- Things to do:
- a) In the commentary on harm minimization policies, what were the first aid stations doing throughout the weekend of the festival?
- b) Resume the commentary on harm minimization policies, beginning after its final sentence.

- Page extract:
--------------------------------------------------

Time and again, the people who vow to make an earthly paradise build a graveyard instead. The people who prate loudest about ‘inclusion’ bully are the worst offenders when it comes to bullying and ostracising.
And the people who preach ‘harm minimisation’ invariably inflict massive harm instead.
Take, for instance, ‘pill testing’ at music festivals (so-called: most often they resemble nothing so much as open-air illegal drug markets, with entertainment thrown in). Far from ‘minimising harm’, as one doctor friend said after attending a recent ‘music festival’, he’d never seen so many drug-fucked people in one place in his life. The first aid stations were humming the whole weekend.
Any major North American city that has embarked on similar ‘harm minimisation’ policies is an even more abject object lesson.

--------------------------------------------------

- Information given:
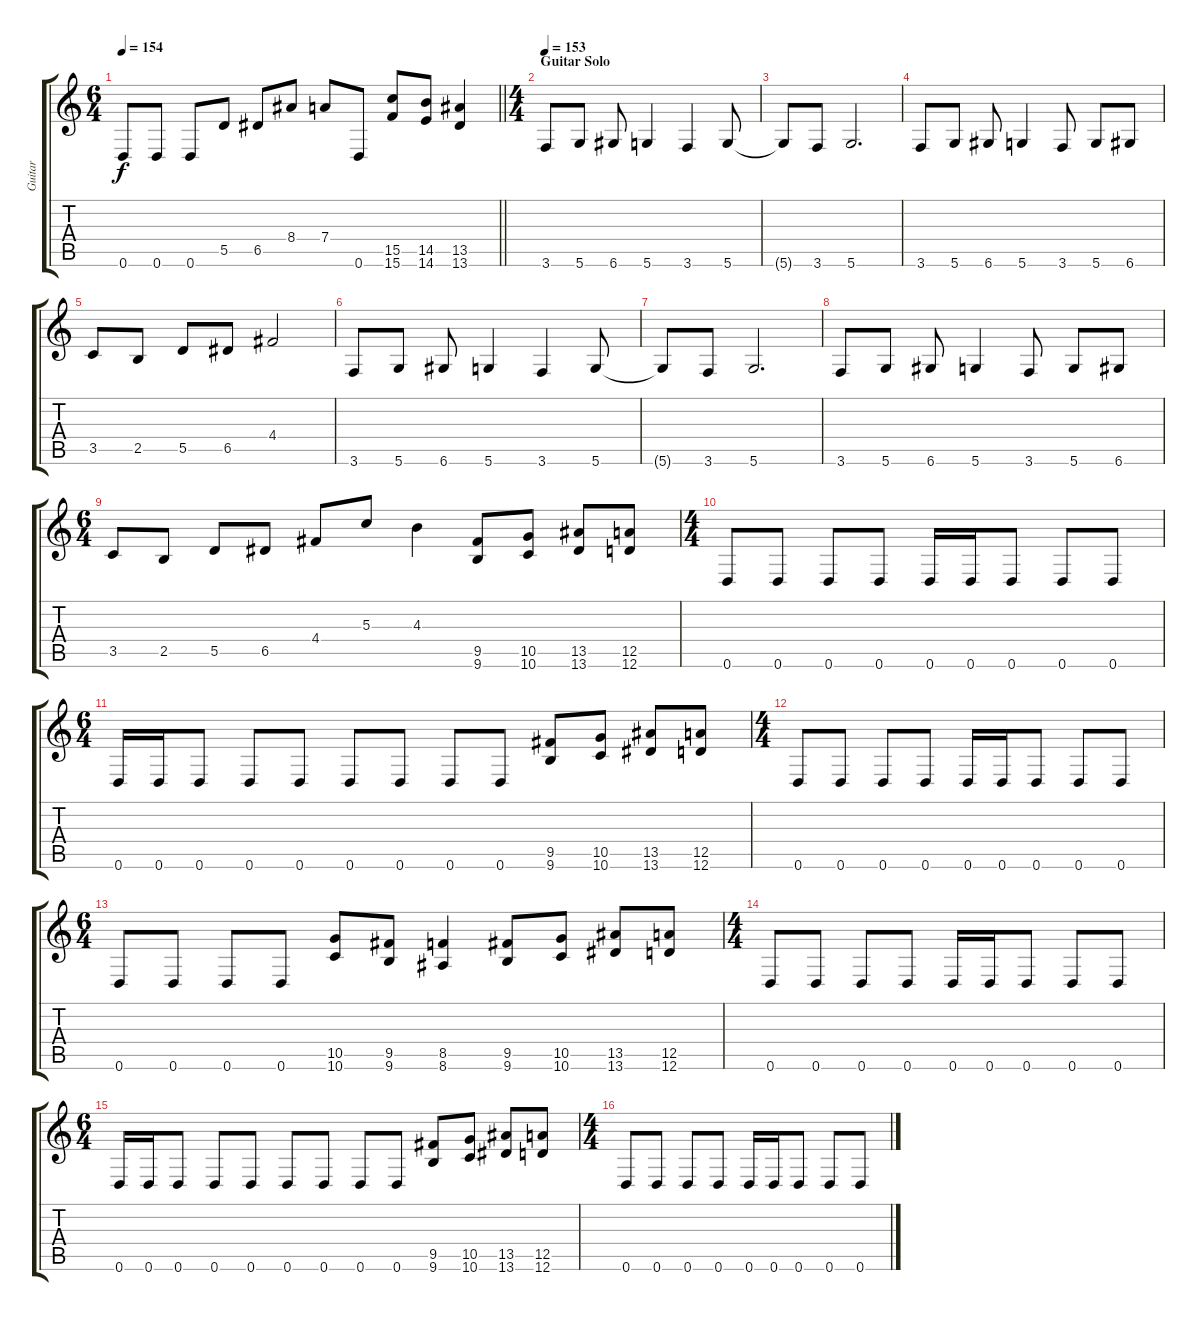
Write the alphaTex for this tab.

\track ("Guitar" "Guitar") {instrument electricguitarjazz}
\staff {score tabs}
\tuning (E4 B3 G3 D3 A2 D2) {hide}
\ts (6 4)
\tempo 154
\clef g2
\barLineRight lightlight
\ks c
0.6.8{dy f} 0.6.8 0.6.8 5.5.8 6.5.8 8.4.8 7.4.8 0.6.8 (15.5 15.6).8 (14.5 14.6).8 (13.5 13.6).4 |
\ts (4 4)
\section ("" "Guitar Solo")
\tempo 153
3.6.8 5.6.8 6.6.8 5.6.4 3.6.4 5.6.8 |
5.6{t}.8 3.6.8 5.6.2{d} |
3.6.8 5.6.8 6.6.8 5.6.4 3.6.8 5.6.8 6.6.8 |
3.5.8 2.5.8 5.5.8 6.5.8 4.4.2 |
3.6.8 5.6.8 6.6.8 5.6.4 3.6.4 5.6.8 |
5.6{t}.8 3.6.8 5.6.2{d} |
3.6.8 5.6.8 6.6.8 5.6.4 3.6.8 5.6.8 6.6.8 |
\ts (6 4)
3.5.8 2.5.8 5.5.8 6.5.8 4.4.8 5.3.8 4.3.4 (9.5 9.6).8 (10.5 10.6).8 (13.5 13.6).8 (12.5 12.6).8 |
\ts (4 4)
0.6.8 0.6.8 0.6.8 0.6.8 0.6.16 0.6.16 0.6.8 0.6.8 0.6.8 |
\ts (6 4)
0.6.16 0.6.16 0.6.8 0.6.8 0.6.8 0.6.8 0.6.8 0.6.8 0.6.8 (9.5 9.6).8 (10.5 10.6).8 (13.5 13.6).8 (12.5 12.6).8 |
\ts (4 4)
0.6.8 0.6.8 0.6.8 0.6.8 0.6.16 0.6.16 0.6.8 0.6.8 0.6.8 |
\ts (6 4)
0.6.8 0.6.8 0.6.8 0.6.8 (10.5 10.6).8 (9.5 9.6).8 (8.5 8.6).4 (9.5 9.6).8 (10.5 10.6).8 (13.5 13.6).8 (12.5 12.6).8 |
\ts (4 4)
0.6.8 0.6.8 0.6.8 0.6.8 0.6.16 0.6.16 0.6.8 0.6.8 0.6.8 |
\ts (6 4)
0.6.16 0.6.16 0.6.8 0.6.8 0.6.8 0.6.8 0.6.8 0.6.8 0.6.8 (9.5 9.6).8 (10.5 10.6).8 (13.5 13.6).8 (12.5 12.6).8 |
\ts (4 4)
0.6.8 0.6.8 0.6.8 0.6.8 0.6.16 0.6.16 0.6.8 0.6.8 0.6.8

--------------------------------------------------

- In response:
- a) They were humming the whole weekend.

- b)
Vancouver, especially on a sunny September day, is a spectacularly beautiful city. Yet right next to the sparkling harbour and very close to the modern architecture of the CBD are pockets of drug use, homelessness and desolation compared by the Wall Street Journal writer Mary Anastasia O’Grady in May to Dante’s inner circles of suffering […] like walking into an open morgue where bodies were lying around, except these souls were twisted and contorted, some bent over as they took drugs. Those able to stand resembled zombies.
Vancouver’s drug policies are almost exactly what the ACT Greens want to bring in to Australia: decriminalising possession of small amounts of even the hardest drugs. Far from reducing harm, the trial has ‘increased public use of drugs, overdose deaths and public disorder’.
As the ACT considers liberalisation of drug laws that will no doubt pile pressure on Australian state governments to follow suit, and the federal Greens have this as their official policy, we should pay close attention to Vancouver. The US state of Oregon is also worth a careful look.
Like most green-left conceits, of course, the Vancouver drug policy claimed to be ‘science based’. As usual, it turned out to in fact be little more than left-wing wishful thinking unburdened by evidence or critical thinking.
In an echo of progressive idealists everywhere, [Federal mental health and addictions minister Carolyn Bennett] said: “For too many years, the ideological opposition to harm reduction has cost lives.”
‘Save lives’? Where have we heard that before? It hasn’t worked out much better this time.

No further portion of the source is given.